The Cowboy Junkies, Country Music Subversives Shooting Up-Relax-the Pop Charts

UPDATED 05/08/1989 at 01:00 AM EDT Originally published 05/08/1989 at 01:00 AM EDT

In an age of fat, high-tech, high-priced music making, the Cowboy Junkies are a lesson in lean. In November 1987, the Canadian quartet repaired to Toronto's Church of the Holy Trinity with 11 songs, five sidemen and one microphone. Fourteen hours and $140 in expenses later they emerged with the makings of The Trinity Session, an LP that is a surprise commercial hit and has critics calling them this season's hippest thing on eight legs.

Six of those legs belong to people named Timmins: guitarist Michael, 29; brother Peter, 23, who bangs the drums, usually slowly; and sister Margo, 28, whose soft, haunting vocals lend a distinctive dash of angst to the Junkies' country sound. Bass player Alan Anton, 29, is not a Timmins but has known Michael since kindergarten. Their repertoire veers from Patsy Cline's "Walkin' After Midnight" to ultimate urbanist Lou Reed's "Sweet Jane," with many of the tunes reworked and played so slowly that they become "vaguely sinister" (Musician) or at the very least "desolate" (TIME).

To the obvious question, Michael has a ready answer. "No, we are nor depressed," he says. "Or melancholy or any of those things. We don't consider the music sad, just heartfelt. To us, it's very strange when people come up to us and say, 'You must be so depressed.' "

The Junkies are literally a garage band made good and so new to success that they resemble normal people more than rock stars. Michael and Alan formed bands together and worked drudge day jobs in New York City and
London during their late teens and early twenties. In 1985 they returned to Toronto and parked their musical experiments in Peter's garage. Margo, who had been working as a secretary, was invited to sing along. Their first homemade LP, Whites off Earth Now!, sold 4,000 copies, "distributed out of our bedroom," says Michael.

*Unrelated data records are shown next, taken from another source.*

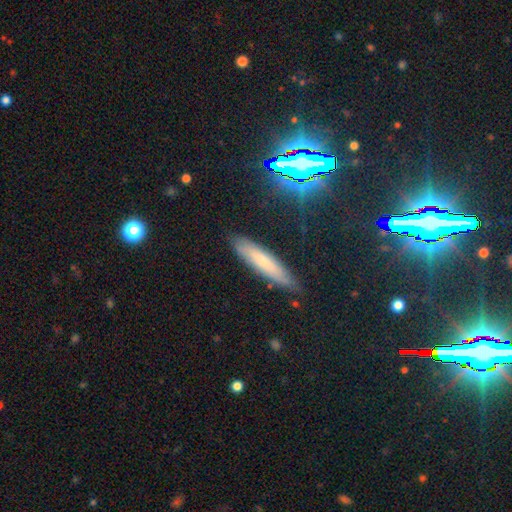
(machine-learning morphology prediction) Overall: smooth (55%; featured or disk 28%). How rounded: cigar-shaped (84%). Merging: none (87%).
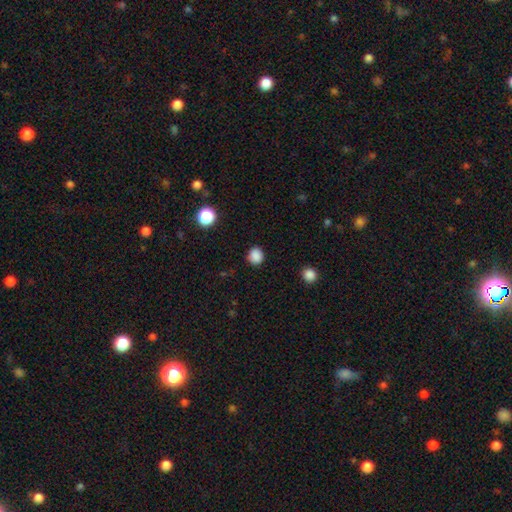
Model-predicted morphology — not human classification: Overall: smooth (86%). How rounded: round (83%). Merging: none (86%).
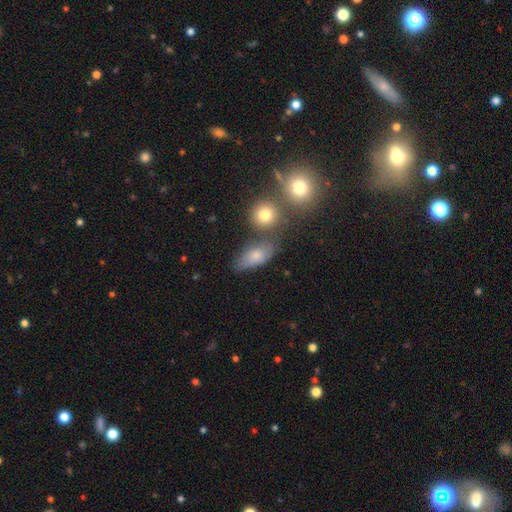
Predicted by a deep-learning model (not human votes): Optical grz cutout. It shows a smooth galaxy with no disk features (74%) that is in between round and cigar-shaped (75%). Merging: none (58%).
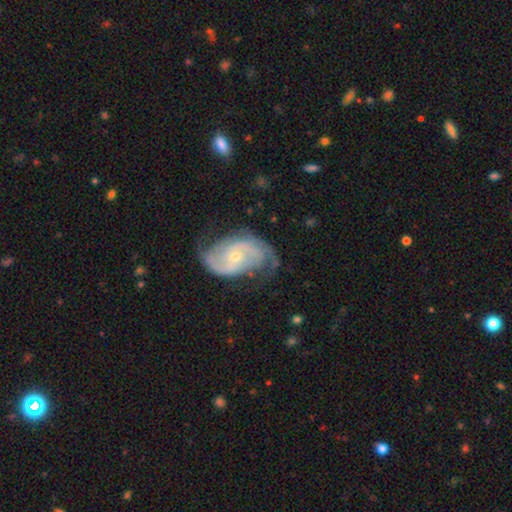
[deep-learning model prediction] The model was most divided on "spiral winding": medium: 47%, tight: 30%, loose: 23%. More confident: edge-on disk — no (97%); spiral arms — yes (96%); smooth or featured — featured or disk (86%); spiral arm count — 2 (80%); bulge size — small (67%); merging — none (63%); bar — no (55%).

Although Trinity has so far sold half a million copies, the Junkies have yet to see the kind of money that makes wretched excess possible. Michael and Peter still live in the same house and share one record collection; Margo and Alan, who are married, but not to each other, live nearby. But the band realizes that with success come certain obligations—and plans to act accordingly. "Yup," says Peter, "we're all gonna get tattoos."